Nvidia’s not the only graphics card maker with “FE” cards anymore—but the “F” in AMD’s debut Radeon Vega card stands for “frontier” rather than “founders,” and it definitely isn’t for PC gamers. In fact, the one tidbit that is relevant for gamers may disappoint, as it seems likely that consumer versions of Vega are further off than expected.
After months of teasing, AMD finally took the wraps off an actual graphics card based on its hotly anticipated Vega graphics architecture during the company’s Financial Analyst Day livestream late Tuesday. An on-stage demo revealed the Radeon Vega Frontier Edition tearing through Sniper Elite 4 at between 60 and 70 frames per second at 4K resolution. It’s hard to draw an exact comparison since AMD didn’t reveal the graphics settings, but assuming the fidelity was very high, this particular Vega’s likely punching somewhere around the GeForce GTX 1080 to GTX 1080 Ti range.

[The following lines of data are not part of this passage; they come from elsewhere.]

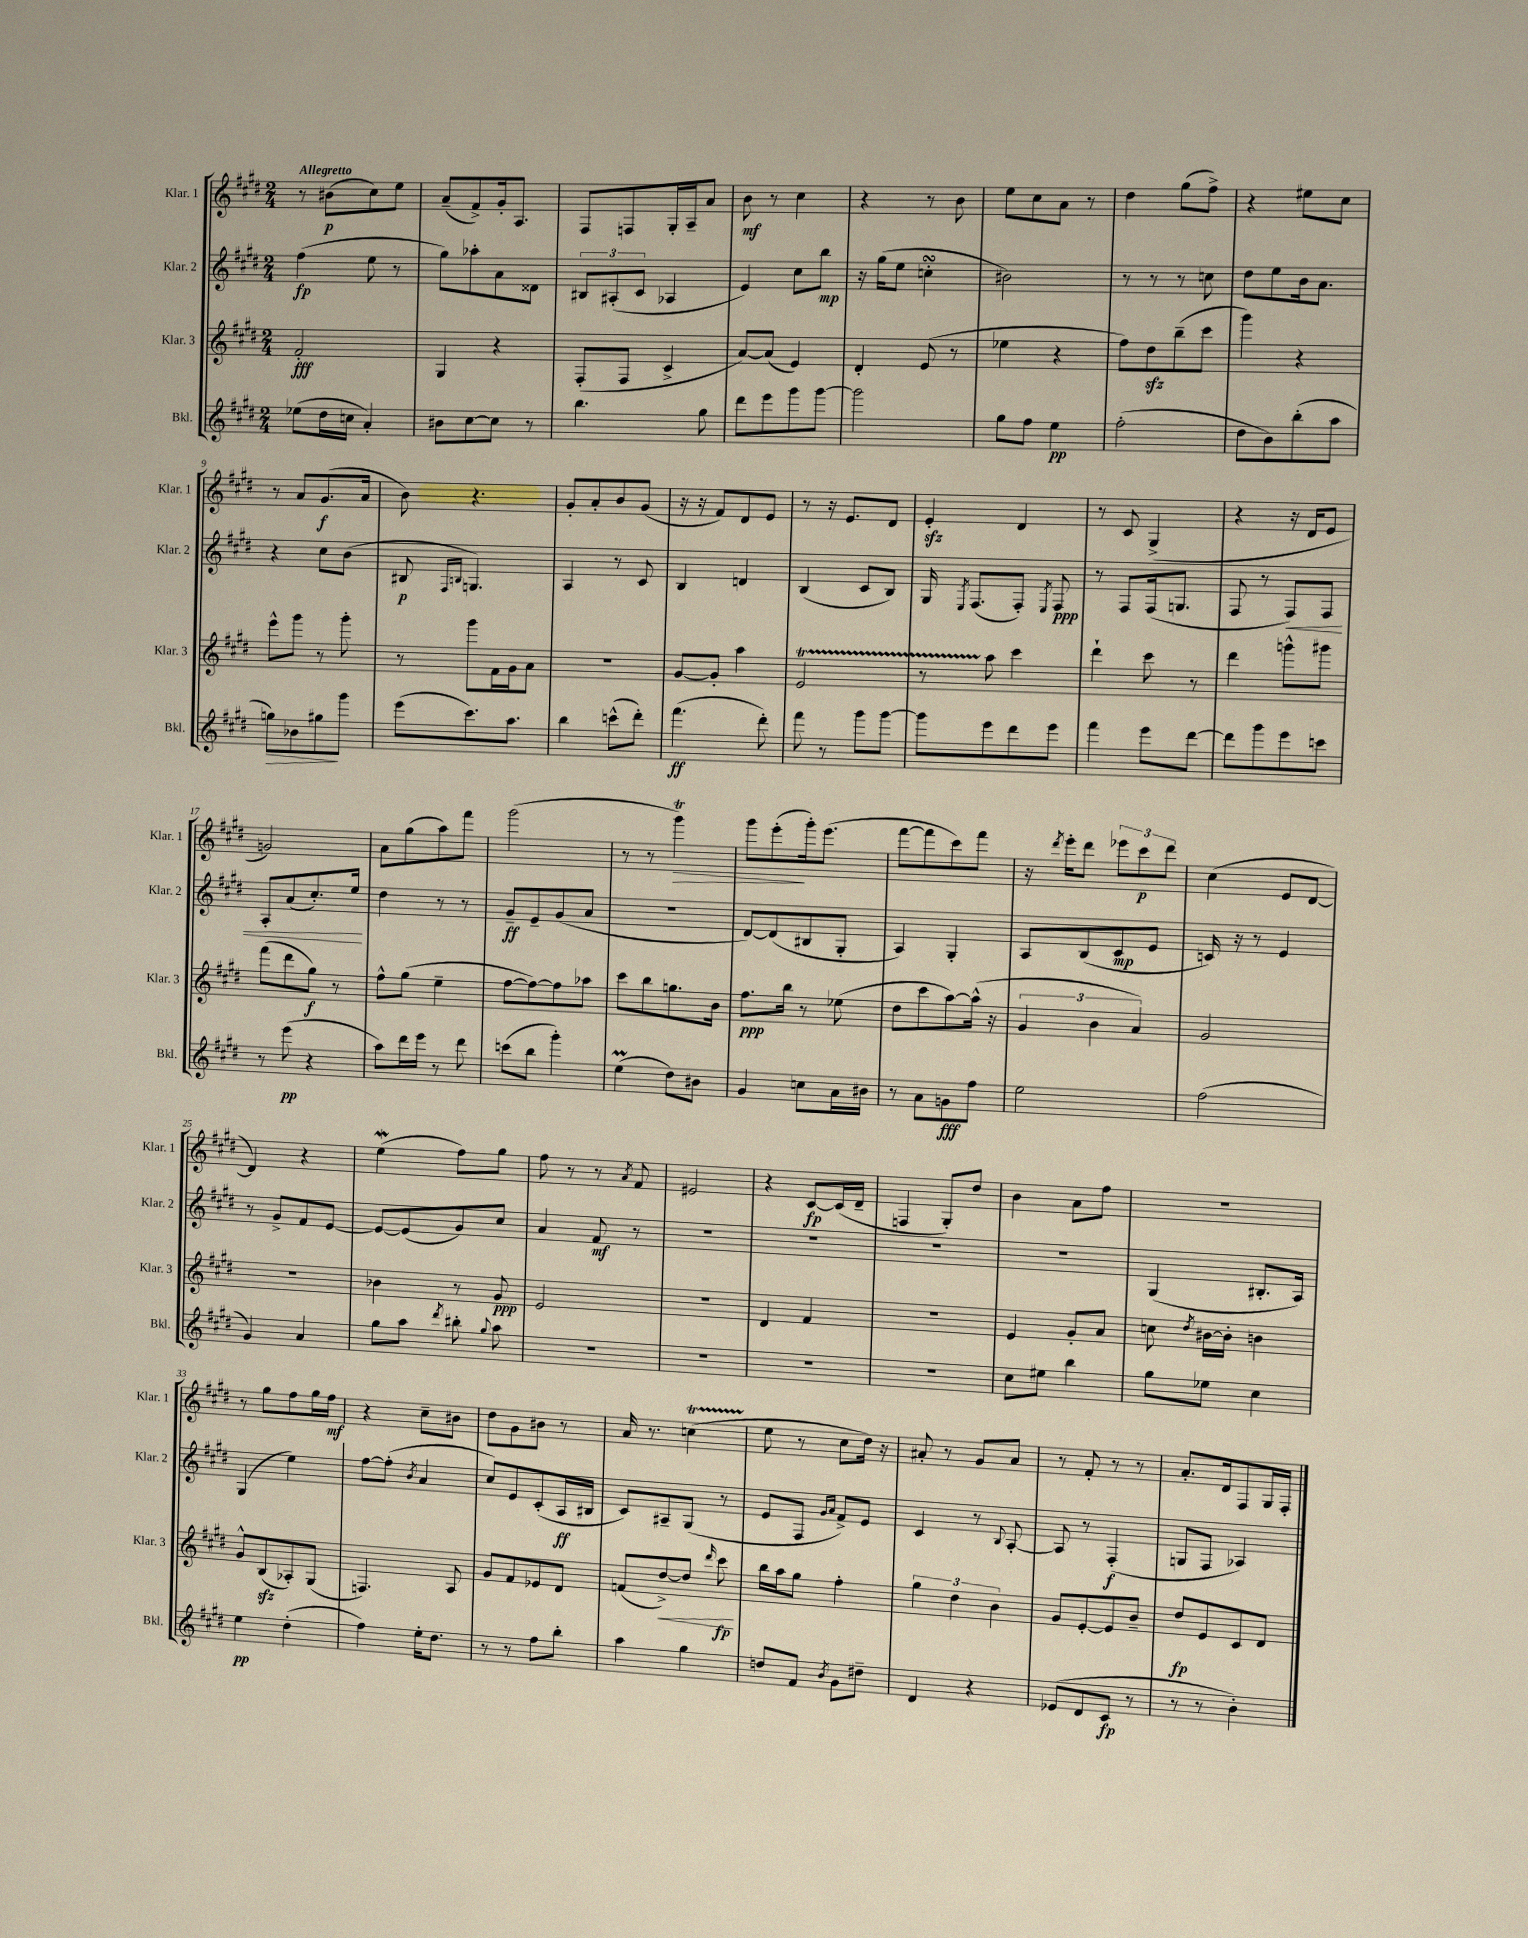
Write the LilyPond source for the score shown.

<<
\new StaffGroup <<
\new Staff = "s0" \with { instrumentName = "Klar. 1" shortInstrumentName = "Klar. 1" } {
    \clef treble \key e \major \numericTimeSignature \time 2/4 \tempo "Allegretto"
    \autoBeamOff r8 bis'8[\p( cis''8) e''8] |
    a'8[--( fis'8->) gis'16-. a8.] |
    fis8[ f8 gis16-. a16-- a'8] |
    b'8\mf r8 cis''4 |
    r4 r8 b'8 |
    e''8[ cis''8 a'8] r8 |
    dis''4 gis''8[( fis''8]->) |
    r4 eis''8[ cis''8] |
    r8 a'8[ gis'8.\f( a'16] |
    b'8) r4. |
    gis'8[-. a'8-. b'8 gis'8]( |
    r16 r16 fis'8[) dis'8 e'8] |
    r8 r16 e'8.[ dis'8] |
    e'4-.\sfz dis'4 |
    r8 cis'8 gis4->( |
    r4 r16 dis'16[ e'8] |
    g'2) |
    a'8[ gis''8( a''8) fis'''8] |
    gis'''2( |
    r8 r8 gis'''4\trill\>) |
    gis'''8[ e'''8-.\!( gis'''16-.) e'''8.]( |
    fis'''8[~ fis'''8 cis'''8) fis'''8] |
    r16 \acciaccatura { dis'''8 } e'''16[-. dis'''8] \tuplet 3/2 { ees'''8[ cis'''8\p dis'''8] } |
    cis''4( e'8[ dis'8]~ |
    dis'4) r4 |
    e''4\mordent( fis''8[) gis''8] |
    fis''8 r8 r8 \acciaccatura { a'8 } fis'8 |
    eis'2 |
    r4 cis'8[~\fp cis'16( dis'16]-- |
    f4 gis8[-.) dis''8] |
    b'4 a'8[ fis''8] |
    R2 |
    r8 gis''8[ fis''8 gis''16 fis''16]\mf |
    r4 cis''8[-- bis'8] |
    dis''8[ gis'8 bis'8] r8 |
    a'16 r8. c''4\startTrillSpan( |
    e''8\stopTrillSpan r8 cis''8[ dis''16]) r16 |
    ais'8-. r8 gis'8[ ais'8] |
    r8 fis'8-. r8 r8 |
    a'8.[-. dis'16 fis8 gis16 fis16]-. \bar "|." |
}
\new Staff = "s1" \with { instrumentName = "Klar. 2" shortInstrumentName = "Klar. 2" } {
    \clef treble \key e \major \numericTimeSignature \time 2/4
    \autoBeamOff fis''4\fp( e''8 r8 |
    gis''8[) aes''8-. a'8 disis'8] |
    \tuplet 3/2 { bis8[ ais8-.( cis'8] } aes4 |
    e'4) cis''8[ b''8]\mp |
    r16 gis''16[( e''8] c''4-.\turn |
    bis'2) |
    r8 r8 r8 c''8 |
    dis''8[ e''8 b'16 a'8.] |
    r4 cis''8[ b'8]( |
    bis8\p \grace { fis16[ b16] } g4.) |
    a4 r8 cis'8 |
    b4 d'4 |
    b4( cis'8[ b8]) |
    gis16 \acciaccatura { e8 } fis8.[( fis8]-.) \acciaccatura { e8 } fis8\ppp |
    r8 fis8[ fis16( g8.] |
    fis8 r8 fis8[\<) fis8] |
    a8[-. a'8( cis''8.-.) e''16]\! |
    dis''4 r8 r8 |
    gis'8[--\ff e'8-- gis'8( a'8] |
    r2 |
    dis'8[~) dis'8( bis8 gis8]-. |
    a4) gis4-. |
    a8[ b8( cis'8\mp e'8] |
    c'16) r16 r8 e'4 |
    r8 gis'8[-> fis'8 e'8]~ |
    e'8[~ e'8( gis'8) cis''8] |
    a'4 fis'8\mf r8 |
    R2 |
    R2 |
    R2 |
    R2 |
    gis4( bis8.[-. a16]) |
    gis4( e''4) |
    fis''8[~ fis''8]-.( \acciaccatura { b'8 } a'4 |
    cis''8[) e'8 cis'8-.( a16\ff bis16] |
    cis'8[) ais8-- gis8]( r8 |
    e'8[ fis8] \grace { gis'16[ a'16] } fis'8[->) e'8] |
    cis'4 r8 \appoggiatura { b8 } a8~-. |
    a8 r8 fis4-.\f( |
    g8[ fis8] aes4) \bar "|." |
}
\new Staff = "s2" \with { instrumentName = "Klar. 3" shortInstrumentName = "Klar. 3" } {
    \clef treble \key e \major \numericTimeSignature \time 2/4
    \autoBeamOff fis'2-.\fff |
    gis4 r4 |
    fis8[-.( fis8] cis'4-> |
    a'8[~) a'8]( e'4) |
    dis'4-. e'8( r8 |
    ees''4 r4 |
    fis''8[) dis''8\sfz b''8--( cis'''8] |
    gis'''4) r4 |
    e'''8[-^ gis'''8] r8 gis'''8-. |
    r8 gis'''8[ fis'16 gis'16 a'8] |
    r2 |
    gis'8[~ gis'8]-. a''4 |
    e'2\startTrillSpan |
    r8 a''8\stopTrillSpan cis'''4 |
    dis'''4-! cis'''8 r8 |
    dis'''4 g'''8[-^ gis'''8] |
    fis'''8[( dis'''8 gis''8]\f) r8 |
    fis''8[-^ gis''8]( e''4-- |
    fis''8[~ fis''8~) fis''8 aes''8] |
    cis'''8[ b''8 g''8. b'16] |
    fis''8.[\ppp b''16] r8 ees''8( |
    dis''8[ cis'''8 a''8~) a''16]-^( r16 |
    \tuplet 3/2 { gis'4 b'4 a'4) } |
    gis'2 |
    R2 |
    bes'4 r8 gis'8\ppp |
    e'2 |
    R2 |
    dis'4 fis'4 |
    r2 |
    e'4 gis'8[-. a'8] |
    c''8 \acciaccatura { dis''8 } bis'16[~ bis'16]-. b'4 |
    gis'8[-^ b8\sfz( aes8-.) gis8]( |
    f4.) a8 |
    gis'8[ fis'8 ees'8 dis'8] |
    f'8[( dis''8~->\<) dis''8] \grace { dis'''16 } cis'''8\fp\! |
    b''16[ a''16 gis''8] fis''4-. |
    \tuplet 3/2 { gis''4 dis''4 b'4 } |
    gis'8[ e'8~-. e'8 b'8]-- |
    dis''8[\fp e'8 cis'8 dis'8] \bar "|." |
}
\new Staff = "s3" \with { instrumentName = "Bkl." shortInstrumentName = "Bkl." } {
    \clef treble \key e \major \numericTimeSignature \time 2/4
    \autoBeamOff ees''8[( dis''16 c''16] a'4-.) |
    bis'8[ cis''8~ cis''8] r8 |
    b''4. gis''8 |
    dis'''8[ e'''8 gis'''8 gis'''8]~ |
    gis'''2 |
    gis''8[ fis''8] e''4\pp |
    fis''2-.( |
    dis''8[ b'8) b''8-.( a''8] |
    g''8[\>) bes'8 gis''8\! gis'''8] |
    e'''8[( cis'''8.) a''8.] |
    b''4 c'''8[-^( dis'''8]-.) |
    fis'''4.\ff( dis'''8-.) |
    fis'''8 r8 gis'''8[ gis'''8]~ |
    gis'''8[ e'''8 dis'''8 e'''8] |
    fis'''4 e'''8[ dis'''8]~ |
    dis'''8[ gis'''8 e'''8 c'''8] |
    r8 e'''8\pp( r4 |
    a''8[) dis'''16 e'''16] r8 dis'''8 |
    c'''8[( b''8] gis'''4-.) |
    e''4\prall( dis''8[) bis'8] |
    gis'4 c''8[ a'16 bis'16] |
    r8 a'8[ g'8\fff fis''8] |
    e''2 |
    fis''2( |
    gis'4) a'4 |
    gis''8[ a''8] \acciaccatura { dis'''8 } bis''8-. \appoggiatura { gis''8 } a''8 |
    R2 |
    R2 |
    R2 |
    R2 |
    cis''8[ eis''8] b''4 |
    gis''8[ ees''8] cis''4 |
    e''4\pp dis''4-.( |
    fis''4) e''16[-. dis''8.] |
    r8 r8 fis''8[ b''8]-. |
    a''4 gis''4 |
    d''8[ fis'8] \acciaccatura { b'8 } gis'8[ dis''8]-- |
    dis'4 r4 |
    ees'8[( dis'8 cis'8]\fp r8 |
    r8 r8 b'4-.) \bar "|." |
}
>>
>>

Rise of the Tomb Raider limited to 2GB of memory, with AMD’s high-bandwidth cache controller off (left) and then on (right).
Another demo capped Rise of the Tomb Raider at 2GB of memory to show that the card’s radical high-bandwidth cache controller can significantly increase minimum and average frame rates in VRAM-constrained scenarios, as shown in the image above.
But don’t let those tidbits fool you. The Radeon Vega Founders Edition targets “data scientists, immersion engineers, and product designers” rather than PC gamers as AMD strives to break into a crucial new high-margin business. The Radeon card’s whopping 16GB of ultra-fast HBM2 memory would be overkill for gaming, but it must have professional users dancing in anticipation.

The rest of AMD’s demos and tech specs focused solely on compute tasks rather than gaming scenarios, comparing the Vega Frontier Edition against Nvidia’s data-center graphics options as opposed to its GeForce lineup. You can see them above; I won’t go into details since GPU-compute tasks aren’t PCWorld’s focus.
Beyond those brief compute-related specs, AMD didn’t reveal much that wasn’t already disclosed in January’s Radeon Vega technical preview, aside from the fact that it appears Frontier Edition models will be available with both traditional air cooling and Fury X-like closed-loop liquid cooling solutions. Oh, and Vega seems to need dual 8-pin power connectors, as you can see in the image below.

Vega vs. Fiji (read: Fury) in compute tasks.
Gamers patiently awaiting Vega will find a glint of relevant information lurking at the very bottom of Radeon boss Raja Koduri’s Vega Frontier Edition introduction post, though; namely, this paragraph:
“The Radeon Vega Frontier Edition graphics card is going to empower the pioneers creating the next generation of gaming experiences, but it does beg one question: Can you game on a Radeon Vega Frontier Edition? The answer is yes, absolutely. But because this graphics card is optimized for professional use cases (and priced accordingly), if gaming is your primary reason for buying a GPU, I’d suggest waiting just a little while longer for the lower-priced, gaming-optimized Radeon RX Vega graphics card. You’ll be glad you did.”
So the Vega Frontier Edition is going to be pricey—and with this developer-centric model launching in late June, it sounds like a consumer Radeon RX Vega card might not arrive until later (Only one model of consumer Vega, perhaps? Note the singular “card” in Koduri’s statement.)
The statement’s a bit wishy-washy though, and don’t forget that this was an event for financial investors. There’s a chance that a consumer Radeon Vega graphics card could be announced at Computex or E3 and launched before the Frontier Edition, but based off the wording in Koduri’s post, I wouldn’t bet on it. Vega’s indeed launching in the second quarter, as AMD promised, just (maybe, probably?) not the version that hordes of gamers are waiting for.
The wait continues—though by the end of the year even AMD’s Ryzen-based APUs will come packing Vega GPU cores..

A Radeon Vega Frontier Edition in the hands of Raja Koduri.